The total cost was estimated at $36 billion, but this was not largesse. Saudi Arabia clearly wants no part of the revolts and bloodshed sweeping the Arab world.

Saudi officials are “pumping in huge amounts of money into areas where it will have an obvious trickle-down by addressing issues like housing shortages,’’ said John Sfakianakis, chief economist for Banque Saudi Fransi in Riyadh. “It has, really, a social welfare purpose to it.’’

The most prominent step was the injection of $10.7 billion into a fund for home loans. The move could reduce an 18-year waiting list for Saudis to qualify for a loan, Sfakianakis said.

China
Officials in China rounded up Internet users who had reposted a call for protests and charged them with subversion as the authoritarian government continued its campaign to crush any Middle East-style democracy movement, activists said.

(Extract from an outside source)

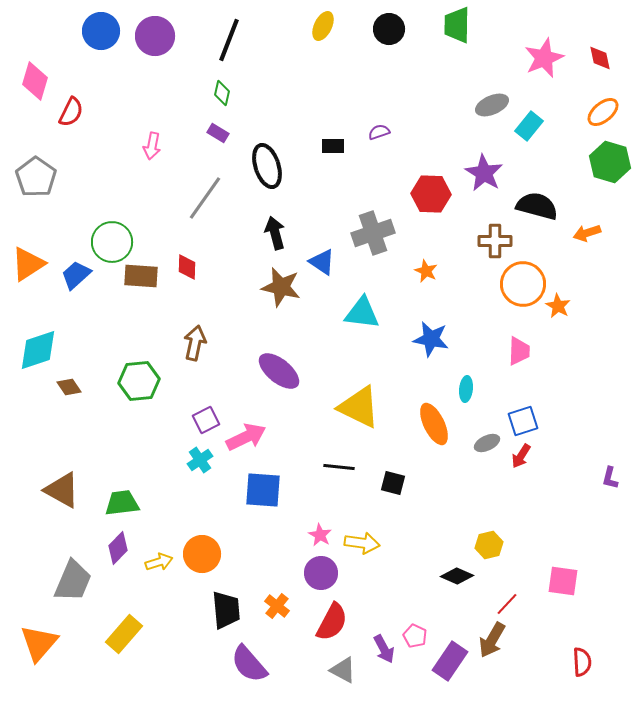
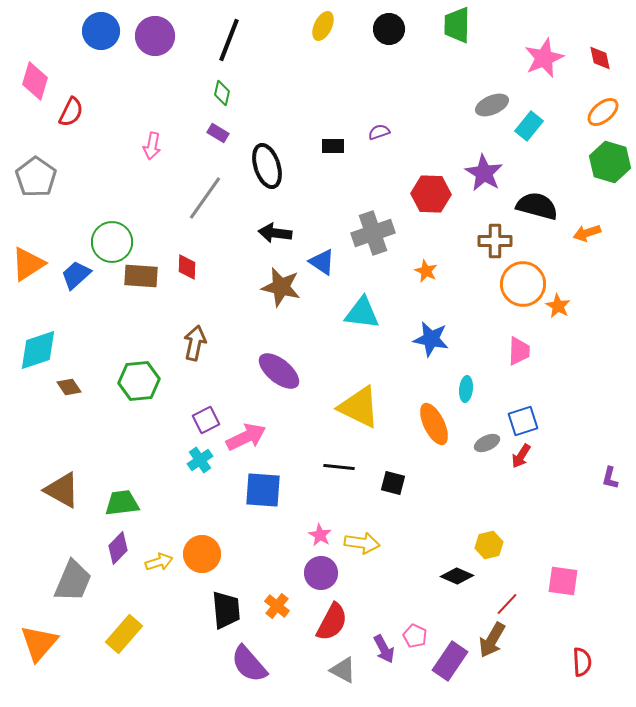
black arrow at (275, 233): rotated 68 degrees counterclockwise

Though only a handful of people responded to the call to demonstrate in 13 cities across China this past weekend and were met by a show of force from authorities, the unidentified organizers issued a renewed appeal to gather peacefully in parks or near monuments on Sundays.

Twitter and Facebook, instrumental in Egypt’s protests, are blocked in China. Tech-savvy Chinese can circumvent controls, but few of the country’s Internet users seek subversive content.

Yemen
The president of Yemen said he had ordered his security services to protect protesters, stop all clashes, and prevent direct confrontation between government supporters and opponents.

The directive came at the end of the day when security forces in the southern port of Aden used tear gas and fired bullets in the air to disperse hundreds of protesters.

In the capital, Sana, government supporters wielding clubs attacked demonstrators.

Amnesty International said two people were killed in Sana, the first fatalities there since unrest began about two weeks ago.

Yemen, an impoverished country with a weak central government and an active branch of Al Qaeda, has been swept up in the protests inspired by successful uprising in Egypt and Tunisia.

The demonstrators are demanding that US-backed President Ali Abdullah Saleh, in power for 32 years, step down.

Saleh has said he will step down, but not until after national elections in 2013.